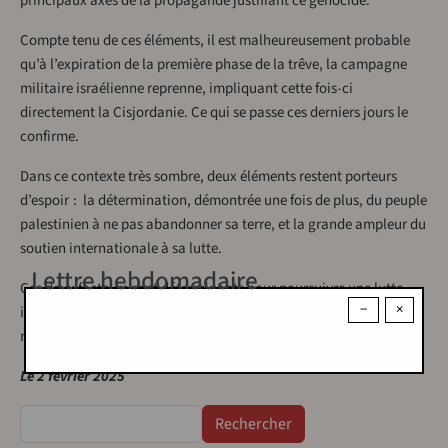
principaux axes de la propagande justifiant ce génocide.
Compte tenu de ces éléments, il est malheureusement probable
qu’à l’expiration de la première phase de la trêve, la campagne
militaire israélienne reprenne, impliquant cette fois-ci
directement la Cisjordanie. Ce qui se passe ces derniers jours le
confirme.
Dans ce contexte très sombre, deux éléments restent porteurs
d’espoir : la détermination, démontrée une fois de plus, du peuple
palestinien à ne pas abandonner sa terre, et la grande ampleur du
soutien internationale à sa lutte.
Lettre hebdomadaire
Ces deux facteurs sont déterminants pour poursuivre une lutte
−
×
indispensable, non seulement pour les Palestinien·nes, mais pour
nous tou·tes.
Le 2 février 2025
Rechercher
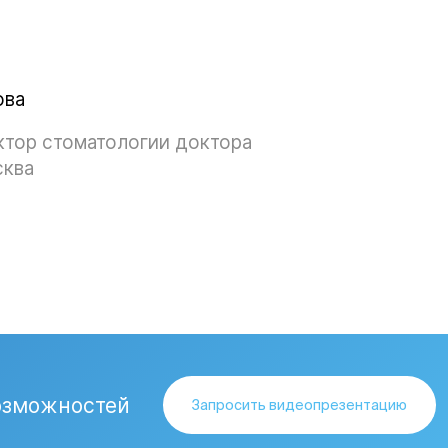
ова
ктор стоматологии доктора
сква
озможностей
Запросить видеопрезентацию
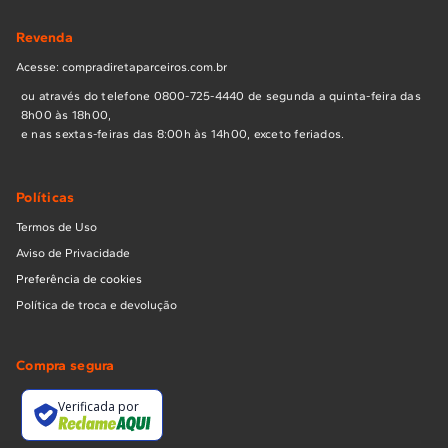
Revenda
Acesse: compradiretaparceiros.com.br
ou através do telefone 0800-725-4440 de segunda a quinta-feira das
8h00 às 18h00,
e nas sextas-feiras das 8:00h às 14h00, exceto feriados.
Políticas
Termos de Uso
Aviso de Privacidade
Preferência de cookies
Política de troca e devolução
Compra segura
Verificada por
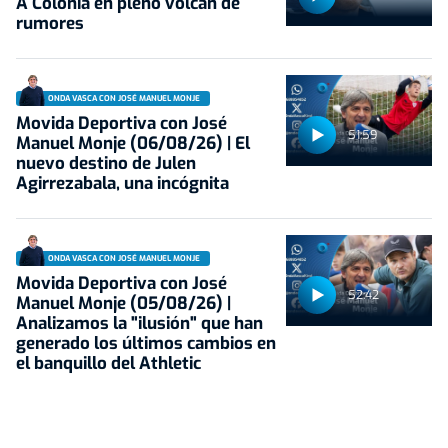
A Colonia en pleno volcán de
rumores
ONDA VASCA CON JOSÉ MANUEL MONJE
Movida Deportiva con José
51:59
Manuel Monje (06/08/26) | El
nuevo destino de Julen
Agirrezabala, una incógnita
ONDA VASCA CON JOSÉ MANUEL MONJE
Movida Deportiva con José
52:42
Manuel Monje (05/08/26) |
Analizamos la "ilusión" que han
generado los últimos cambios en
el banquillo del Athletic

════

◆ **TASK STATEMENT**:
What lines hold the string "éléments"? Pick them out of the data.

◆ **YOUR SOLUTION**:
Compte tenu de ces éléments, il est malheureusement probable
Dans ce contexte très sombre, deux éléments restent porteurs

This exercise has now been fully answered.